When we reach the age where we need help reading at near, what options do we have?  Well, there are several and the answer for you is individual. Occupation, lifestyle, hobbies, visual demands, ocular health, personality, and expectations all need to be taken into account.

Glasses are an option. Some people need to have multiple pairs depending on the activity they are doing (reading, computer/piano, driving, etc). Other people don’t have the time or lifestyle or even the personality to keep track of multiple pairs of glasses so bifocals or progressive addition lenses may be their best option. We all try and get a single pair of glasses to meet the majority of life’s challenges. Contact lenses are another option. 
 

Monovision Contacts @ BA Eyesite

 
Monovision: One contact is focused for distance while the other is set for near. This takes some training of the brain to adjust to this set-up and for some, it may take a few days to a few weeks. Monovision was the only good option in contact lenses about eleven years ago.
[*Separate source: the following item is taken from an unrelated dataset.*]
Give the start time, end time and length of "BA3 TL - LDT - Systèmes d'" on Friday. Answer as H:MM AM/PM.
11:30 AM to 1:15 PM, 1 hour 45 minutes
This technique is still used because it does work for most and if there is a significant amount of astigmatism present then often this is the best option.

Bifocal contacts: These are great for most people who don’t have astigmatism over a diopter. They preserve depth perception and help with night vision difficulties experienced with monovision. I am always surprised when I have monovision patient, and I ask them if they have ever tried the bifocal/multifocal lenses. Their answer is almost always no my last doctor never discussed them or had me try them. This technology is so much more advanced than it once was and when you have a good candidate the option should at least be presented to the patient.
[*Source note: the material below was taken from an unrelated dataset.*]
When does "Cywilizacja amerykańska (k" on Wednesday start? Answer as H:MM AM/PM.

Bifocals for Astigmatism: There are a few soft lenses that address both astigmatism and presbyopia. Cost factors and fitting difficulty often leads to these patients being placed in monovision lenses or reading glasses being fit over distance contact lens correction.

RGP: Hard lenses offer varying designs based upon patient needs and eyelid position and tightness.
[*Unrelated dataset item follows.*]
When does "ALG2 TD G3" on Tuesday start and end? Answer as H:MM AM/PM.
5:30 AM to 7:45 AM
LASIK: This is an option as well. If a patient has been successful in monovision contacts, their LASIK can be customized to give them that vision.

One of the biggest obstacles of monovision is training the brain to interpret what is it seeing and reconciling the distance and near being seen by only one or the other eye. After this is accomplished, some patients noticed a sacrifice of depth perception and night vision. This is an older option but it can be effective in helping our presbyopia patients avoid much of the need to reading glasses.